> _INSTRUCTION_
This exercise calls for every line of the data below with the string "Thailand" in it.

Extracted page text data
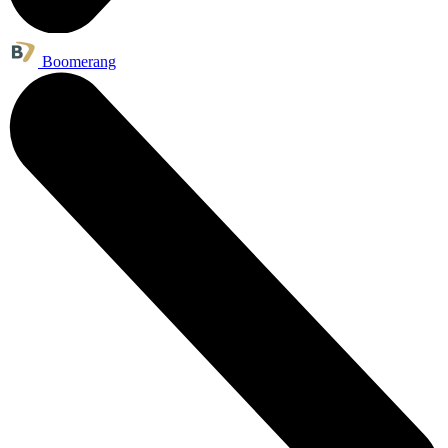
Boomerang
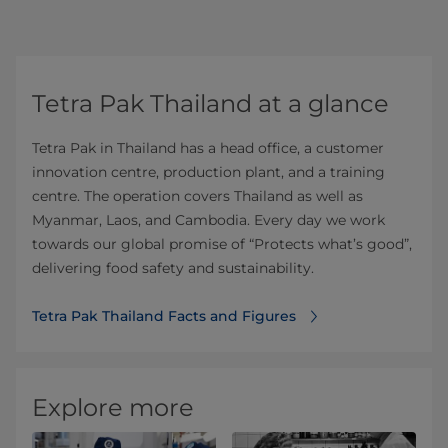
Tetra Pak Thailand at a glance
Tetra Pak in Thailand has a head office, a customer
innovation centre, production plant, and a training
centre. The operation covers Thailand as well as
Myanmar, Laos, and Cambodia. Every day we work
towards our global promise of “Protects what’s good”,
delivering food safety and sustainability.
Tetra Pak Thailand Facts and Figures
Explore more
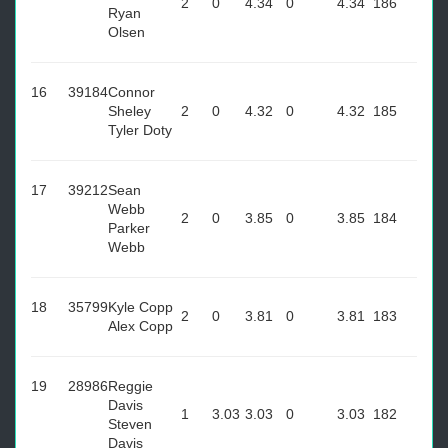
2
0
4.34
0
4.34
186
Ryan
Olsen
16
39184
Connor
Sheley
2
0
4.32
0
4.32
185
Tyler Doty
17
39212
Sean
Webb
2
0
3.85
0
3.85
184
Parker
Webb
18
35799
Kyle Copp
2
0
3.81
0
3.81
183
Alex Copp
19
28986
Reggie
Davis
1
3.03
3.03
0
3.03
182
Steven
Davis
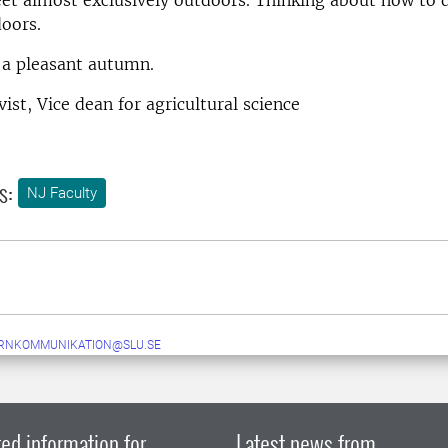
oors.
l a pleasant autumn.
ist, Vice dean for agricultural science
s:
NJ Faculty
ERNKOMMUNIKATION@SLU.SE
ed information for
Latest news from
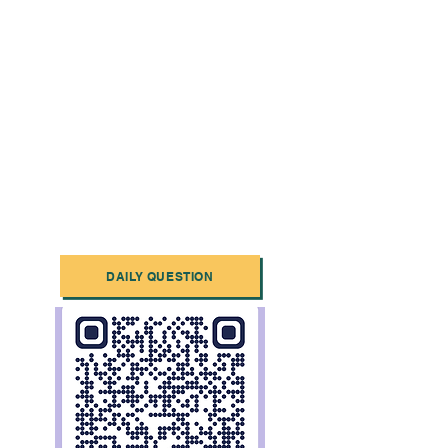
DAILY QUESTION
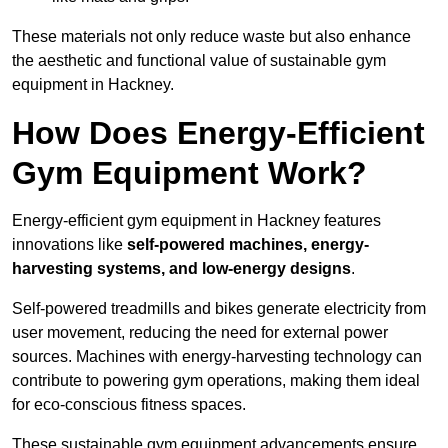
These materials not only reduce waste but also enhance
the aesthetic and functional value of sustainable gym
equipment in Hackney.
How Does Energy-Efficient
Gym Equipment Work?
Energy-efficient gym equipment in Hackney features
innovations like
self-powered machines, energy-
harvesting systems, and low-energy designs
.
Self-powered treadmills and bikes generate electricity from
user movement, reducing the need for external power
sources. Machines with energy-harvesting technology can
contribute to powering gym operations, making them ideal
for eco-conscious fitness spaces.
These sustainable gym equipment advancements ensure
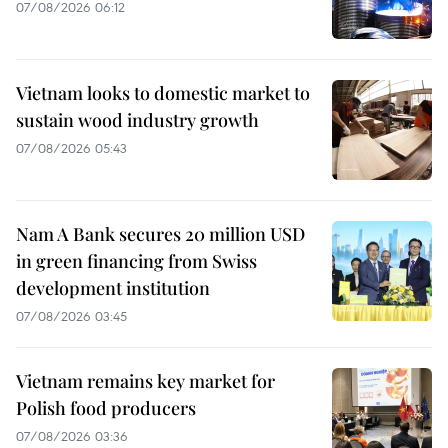
07/08/2026 06:12
Vietnam looks to domestic market to
sustain wood industry growth
07/08/2026 05:43
Nam A Bank secures 20 million USD
in green financing from Swiss
development institution
07/08/2026 03:45
Vietnam remains key market for
Polish food producers
07/08/2026 03:36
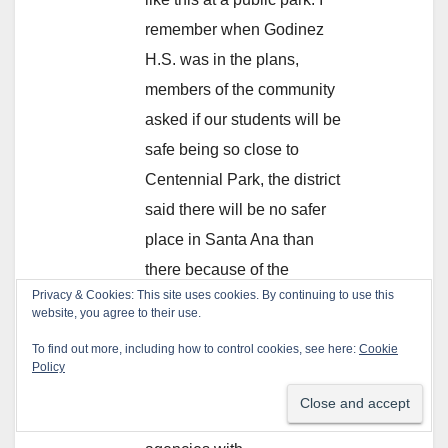
remember when Godinez
H.S. was in the plans,
members of the community
asked if our students will be
safe being so close to
Centennial Park, the district
said there will be no safer
place in Santa Ana than
there because of the
Privacy & Cookies: This site uses cookies. By continuing to use this
presence of SAUSD police,
website, you agree to their use.
Santiago College Security
To find out more, including how to control cookies, see here:
Cookie
and Park Rangers. Not sure
Policy
if that’s true or if it makes a
difference having that many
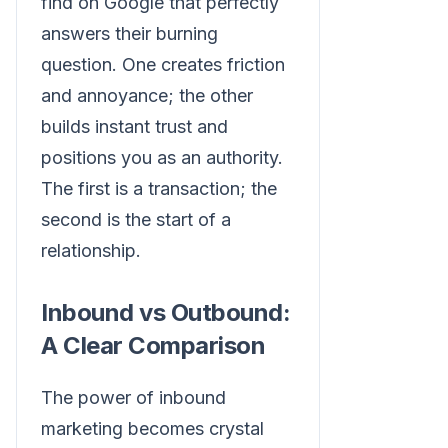
find on Google that perfectly
answers their burning
question. One creates friction
and annoyance; the other
builds instant trust and
positions you as an authority.
The first is a transaction; the
second is the start of a
relationship.
Inbound vs Outbound:
A Clear Comparison
The power of inbound
marketing becomes crystal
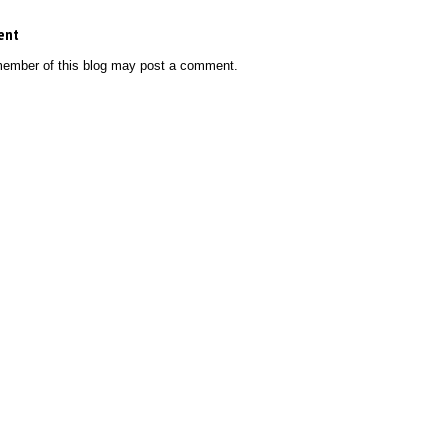
ent
member of this blog may post a comment.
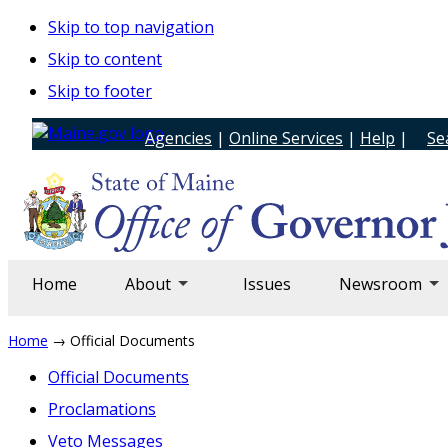
Skip to top navigation
Skip to content
Skip to footer
Agencies
|
Online Services
|
Help
|
Se
Home
About
Issues
Newsroom
Home
→ Official Documents
Official Documents
Proclamations
Veto Messages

> _TASK ANSWER_
Tetra Pak Thailand at a glance
Tetra Pak in Thailand has a head office, a customer
centre. The operation covers Thailand as well as
Tetra Pak Thailand Facts and Figures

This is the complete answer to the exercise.